Vous êtes un cuisinier, en quoi l’agroforesterie vous concerne-t-elle ?
L’agroforesterie me concerne au premier chef parce que le cuisinier c’est quelqu’un qui s’occupe de faire manger les autres et que quand on s’occupe de faire manger les autres, à mon sens, on ne peut pas faire l’économie de se préoccuper d’où viennent les choses qu’on donne à manger aux autres. Je suis un cuisinier qui a envie de faire en sorte que sa vie professionnelle ne soit pas seulement le fait de faire manger une poignée de gens aisés le mieux possible mais peut-être d’influer un petit peu sur la façon dont collectivement on gère nos problèmes d’agroalimentaire et nos problèmes d’alimentation.
Quelle est votre conception de la gastronomie ?
La plus grosse question pour moi qui peut se poser sur notre mode alimentaire concerne cette proportion délirante, dans notre alimentation, entre les produits d’origine animale et les produits d’origine végétale. C’est du délire complet. Il n’y a pas d’exemple dans l’histoire de l’humanité de civilisations qui se soient nourries comme ça et qui n’en aient pas crevé.
Vous parlez d’une disproportion entre viande et légume ?
Trop d’animal et pas assez de végétal. Comment en est-on arrivé là ? Sur les 60 ou 70 dernières années, on a multiplié la productivité des paysans par cent alors qu’on divisait leur nombre par plus de dix. Il y a des chercheurs en nutrition ou même des philosophes comme Michel Serres, qui disent qu’on a quitté l’ère du néolithique et je le crois. On a quitté l’ère du néolithique le jour où on s’est aperçu que ce que l’on faisait produire à la terre pour nous alimenter n’était pas ce dont nous avions besoin, mais plus précisément ce dont la machine à produire avait besoin de produire et de vendre. On a changé la nature de ce que l’on mangeait. On a transformé les graisses de nos animaux qui, lorsqu’on les laissait pâturer à l’extérieur, se chargeaient en omégas 3 et les restituaient sous forme de gras qui nous sont relativement favorables. Mais depuis qu’on leur donne de la protéine végétale à tire-larigot voire plus si affinité, on a totalement changé la nature de ces acides gras. On s’aperçoit qu’on est à l’origine aujourd’hui d’une vraie pandémie de maladies chroniques. On a quitté le monde de l’agriculture qui était faite pour nous nourrir avec ce dont on avait besoin pour entrer dans le monde de l’agro – industrie qui produit ce qu’elle a besoin de vendre.
Vous avez signé il y a quelques temps un livre avec votre père qui s’appelait «Un canard, deux Daguin», et qui montrait vos différences. Est-ce que votre cuisine aujourd’hui s’oppose à celle que faisait votre père hier ?
Elle ne s’y oppose pas, elle est un saut générationnel sur les mêmes bases.
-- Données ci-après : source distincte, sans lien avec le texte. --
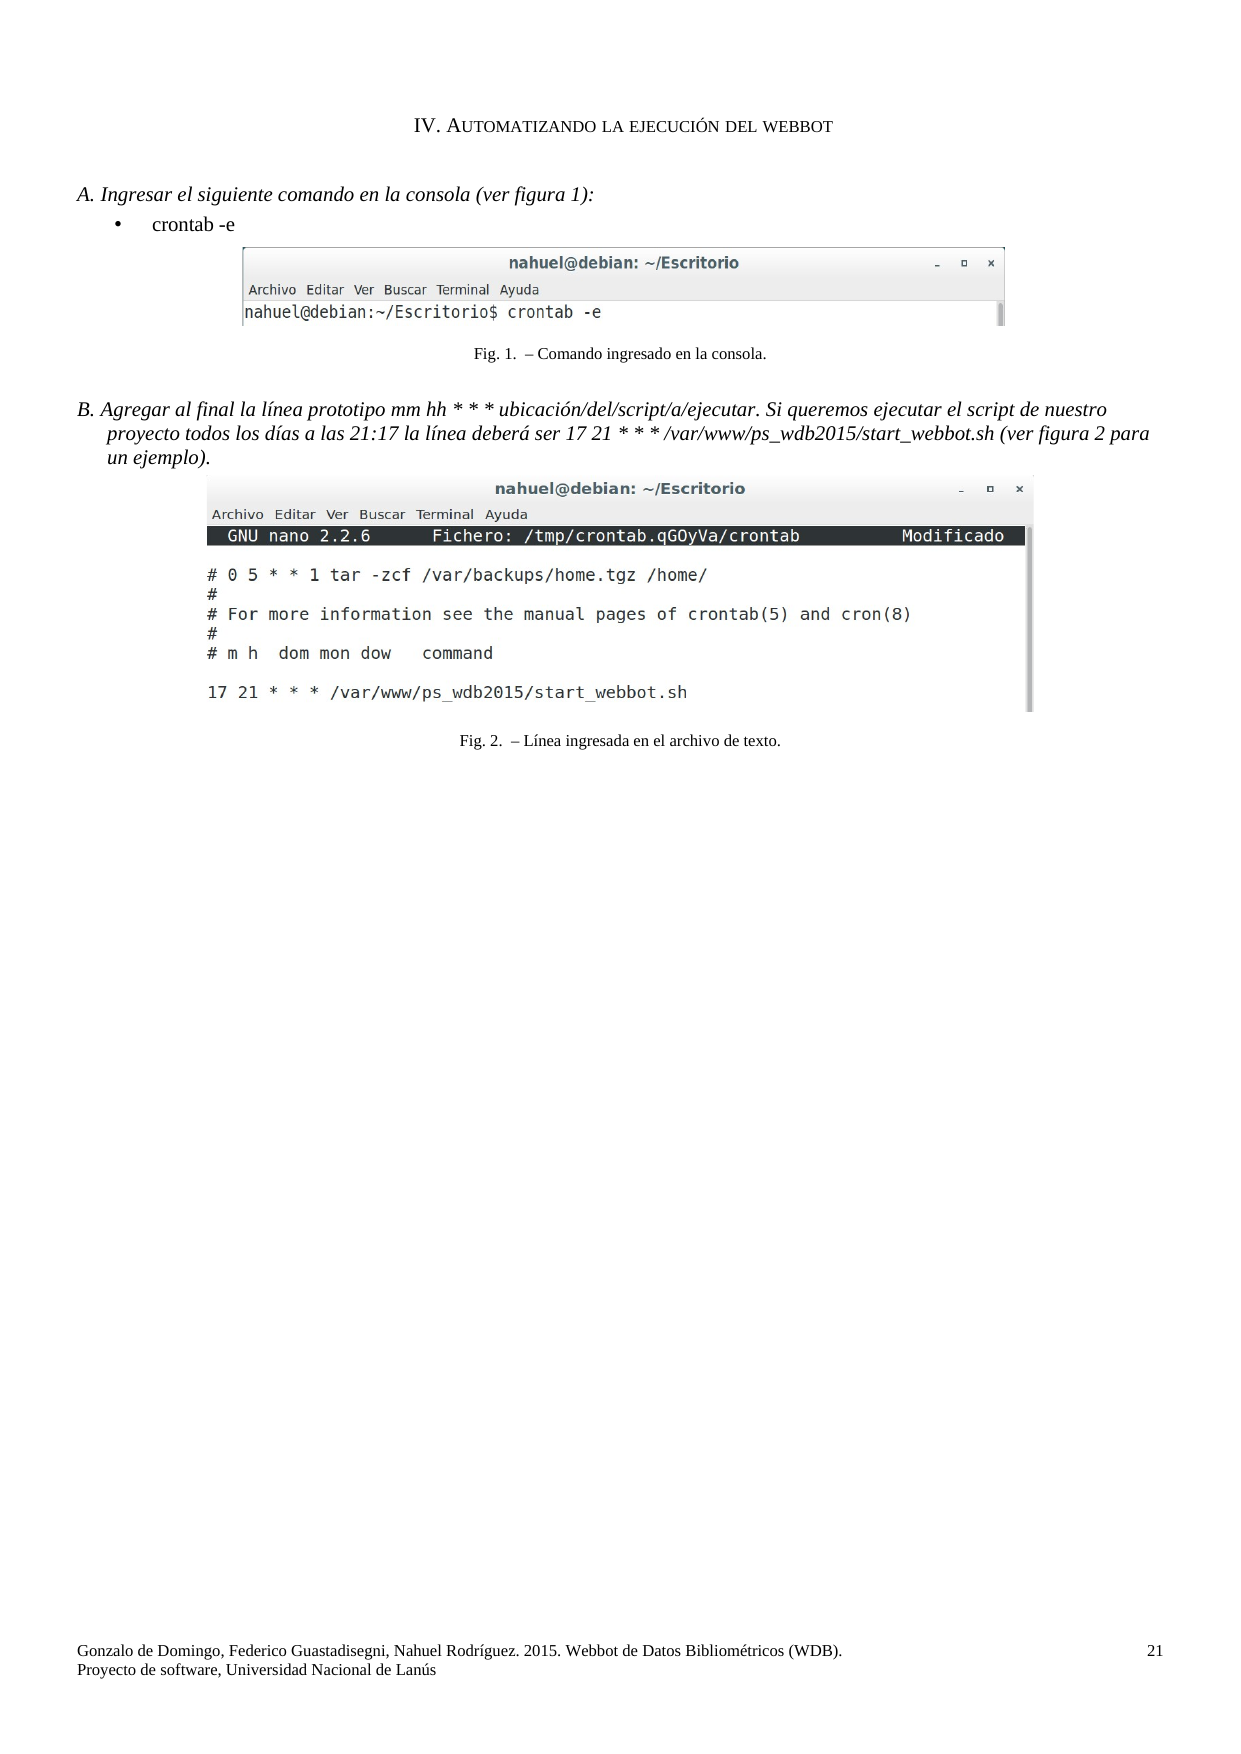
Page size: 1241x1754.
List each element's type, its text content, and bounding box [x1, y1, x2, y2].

subtitle Agregar al final la línea prototipo mm hh * * * ubicación/del/script/a/ejecutar. Si queremos ejecutar el script de nuestro proyecto todos los días a las 21:17 la línea deberá ser 17 21 * * * /var/www/ps_wdb2015/start_webbot.sh (ver figura 2 para un ejemplo). [77, 397, 1163, 469]
list – Comando ingresado en la consola. [77, 344, 1163, 363]
picture [242, 247, 1005, 326]
subtitle Automatizando la ejecución del webbot [77, 112, 1163, 137]
list crontab -e [114, 212, 1163, 236]
list – Línea ingresada en el archivo de texto. [77, 730, 1163, 749]
subtitle Ingresar el siguiente comando en la consola (ver figura 1): [77, 182, 1163, 206]
picture [206, 475, 1034, 712]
Elle s’en différencie justement par les proportions. Le bouquin en est l’illustration. On a fait un jeu qui consistait à prendre les mêmes ingrédients, lui et moi, et à sortir une assiette qui était la plupart du temps pour la sienne à 80 % pour l’animal et 20 % pour le végétal et moi l’inverse.
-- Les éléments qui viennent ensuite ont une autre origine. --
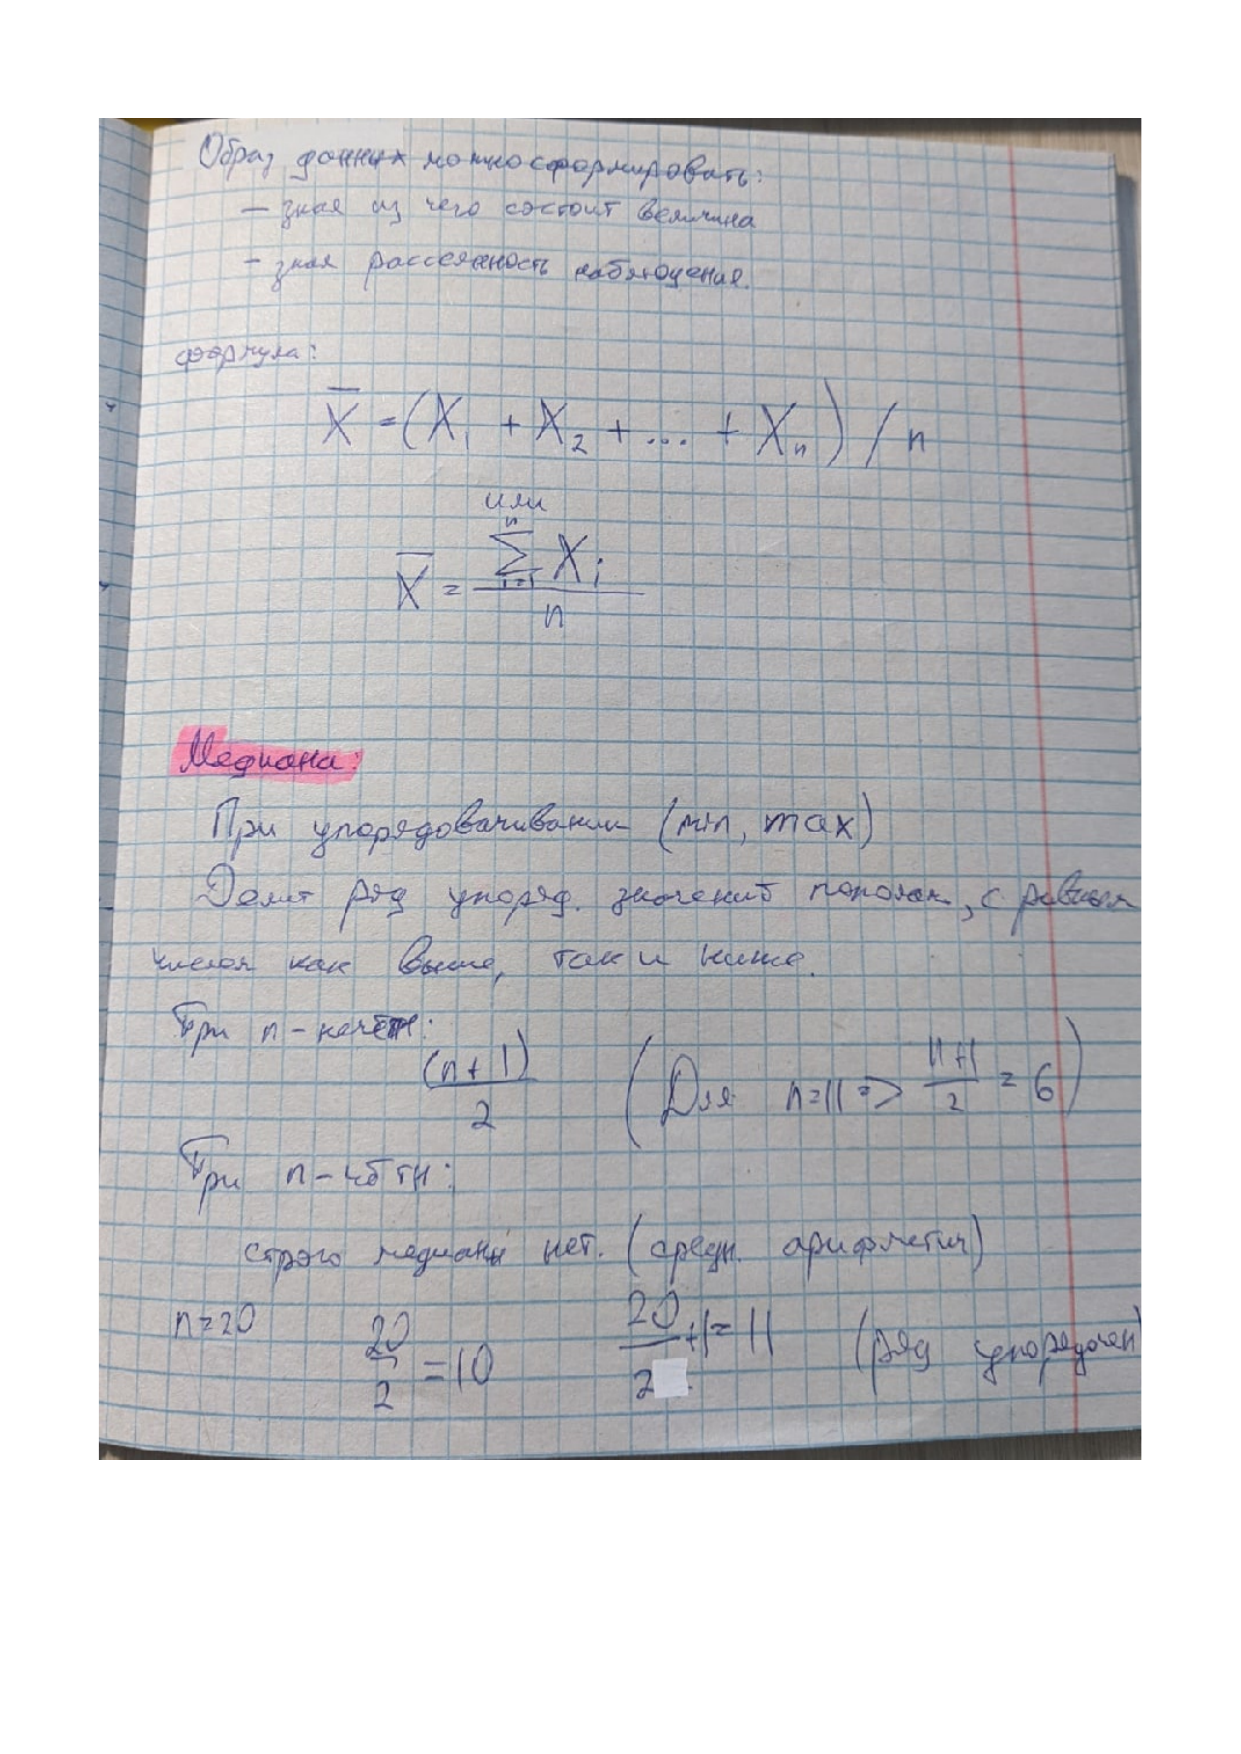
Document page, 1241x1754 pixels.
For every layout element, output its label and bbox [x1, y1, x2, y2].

picture [98, 118, 1142, 1460]
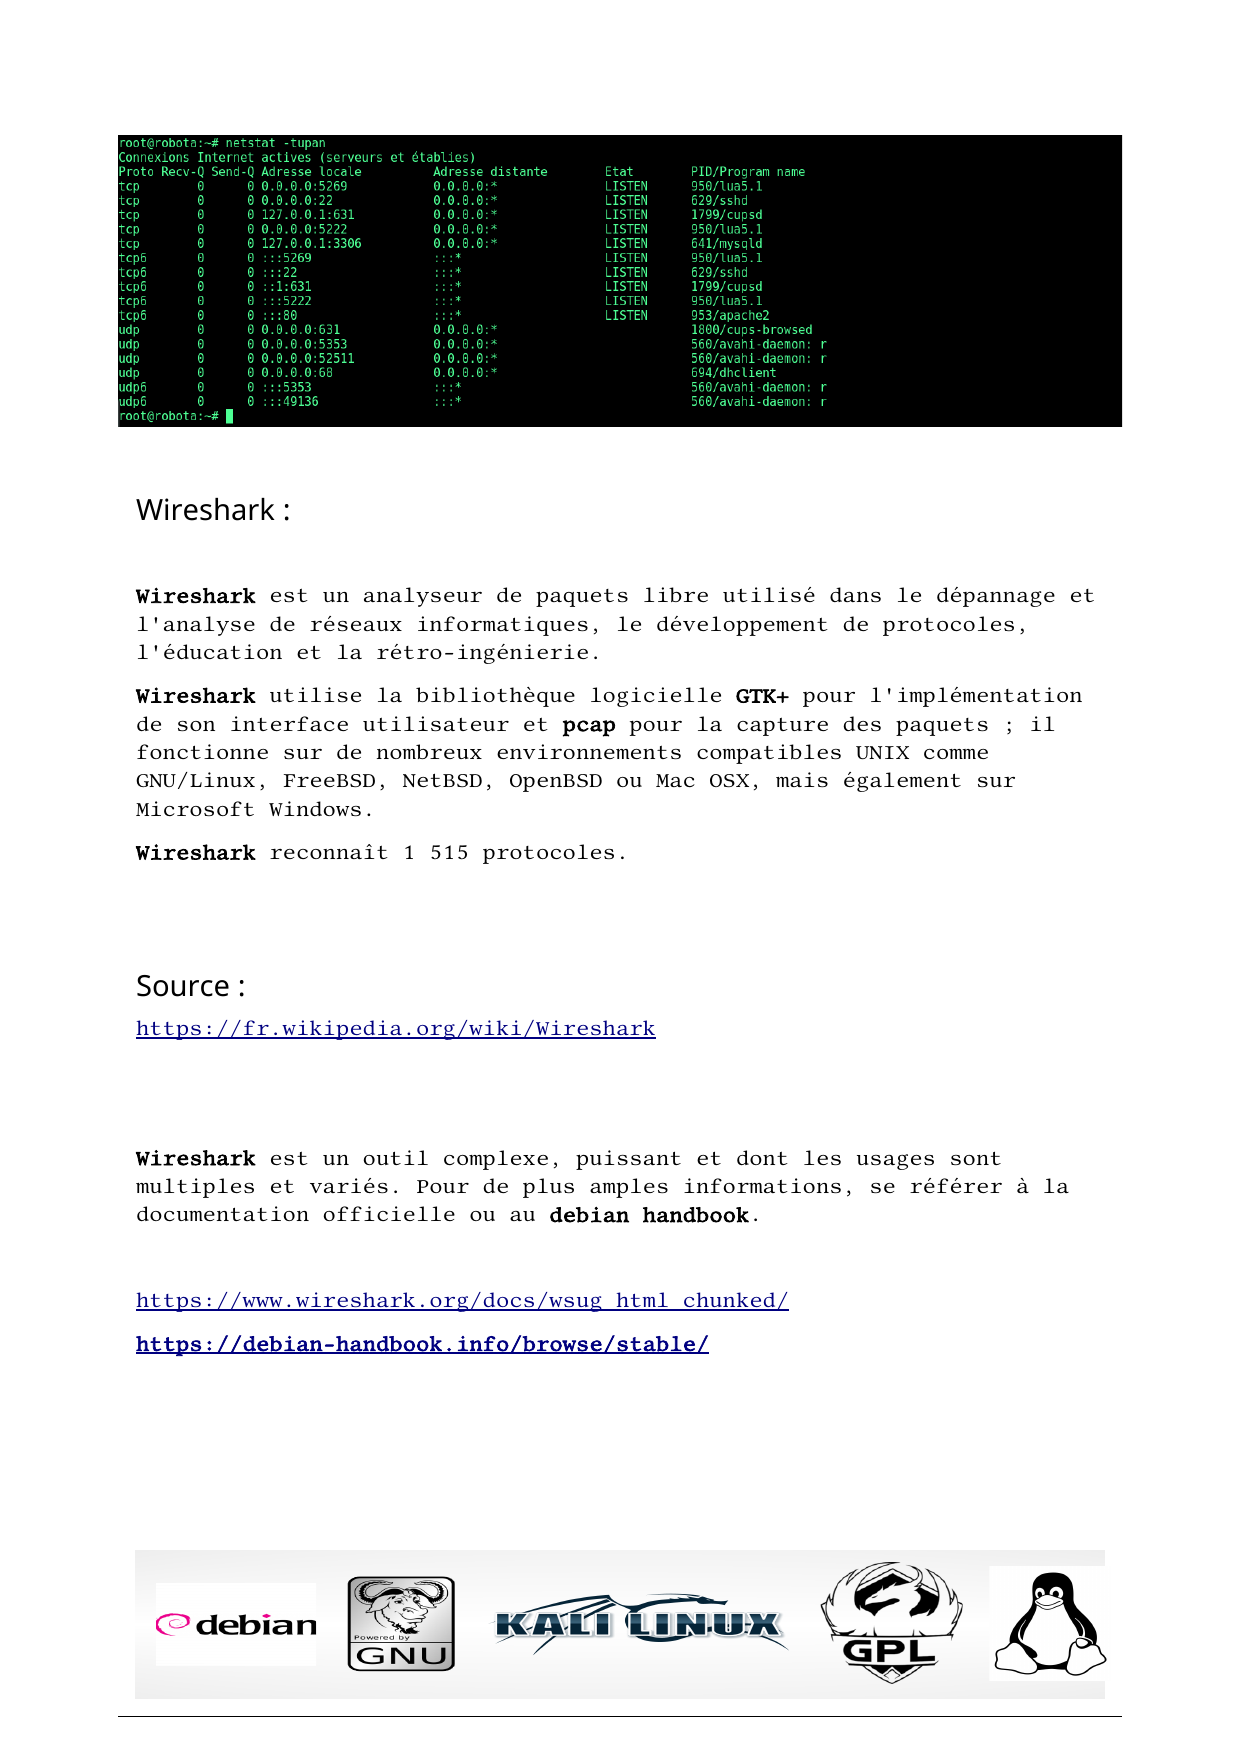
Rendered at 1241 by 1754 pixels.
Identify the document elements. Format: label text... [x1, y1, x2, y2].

picture [989, 1566, 1112, 1681]
text Wireshark reconnaît 1 515 protocoles. [136, 841, 1104, 864]
picture [156, 1583, 317, 1666]
text Wireshark est un outil complexe, puissant et dont les usages sont multiples et variés. Pour de plus amples informations, se référer à la documentation officielle ou au debian handbook. [136, 1146, 1104, 1227]
text https://debian-handbook.info/browse/stable/ [136, 1332, 1104, 1356]
text Wireshark est un analyseur de paquets libre utilisé dans le dépannage et l'analyse de réseaux informatiques, le développement de protocoles, l'éducation et la rétro-ingénierie. [136, 584, 1104, 664]
picture [820, 1562, 963, 1684]
subtitle Wireshark : [136, 489, 1104, 528]
subtitle Source : [136, 965, 1104, 1005]
picture [476, 1579, 799, 1670]
text https://www.wireshark.org/docs/wsug_html_chunked/ [136, 1289, 1104, 1313]
picture [341, 1573, 460, 1674]
picture [118, 135, 1123, 427]
text Wireshark utilise la bibliothèque logicielle GTK+ pour l'implémentation de son interface utilisateur et pcap pour la capture des paquets ; il fonctionne sur de nombreux environnements compatibles UNIX comme GNU/Linux, FreeBSD, NetBSD, OpenBSD ou Mac OSX, mais également sur Microsoft Windows. [136, 684, 1104, 821]
text https://fr.wikipedia.org/wiki/Wireshark [136, 1017, 1104, 1041]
Est-ce que vous vous sentez seul dans ce discours sur la proportion entre viande et végétal ?
Non, pas du tout, on est très très nombreux. On France on est très nombrilistes, on ne regarde pas trop en dehors des frontières, mais si vous allez à Berlin, à Copenhague, à Londres, si vous allez à Madrid, vous allez vous apercevoir que l’offre en matière de nourriture commence à tenir compte de l’éveil des gens à ce qu’est la qualité alimentaire vraiment et non pas à ce que l’on veut leur faire croire.
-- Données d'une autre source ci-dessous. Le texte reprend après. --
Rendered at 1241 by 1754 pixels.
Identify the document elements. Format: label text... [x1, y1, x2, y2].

La cuisine est un art de plus en plus médiatisé. Que pensez-vous de tous ces programmes que l’on voit à la télé sur l’art culinaire ?
Je trouve ça un peu inquiétant. Je trouve qu’une activité aussi primale, aussi importante, aussi vitale pour tout le monde que la cuisine, c’est-à-dire le fait de nourrir les autres, si ça devient un hobby, un loisir et du show-business, c’est mal barré. Ça veut dire qu’au niveau du vivrier pur et du ménager, on a perdu le contact. Si la cuisine devient un loisir de week-end pendant que le reste de la semaine on bouffe de la merde, c’est pas bon signe.
1- «Agroforesterie, alimentation et paysage», avec Arnaud Daguin, Alain Canet, président d’Arbre et paysage, Sabine Bonnot, présidente du Gabb32, Jean-François Robinet, cuisinier dans les collèges gersois.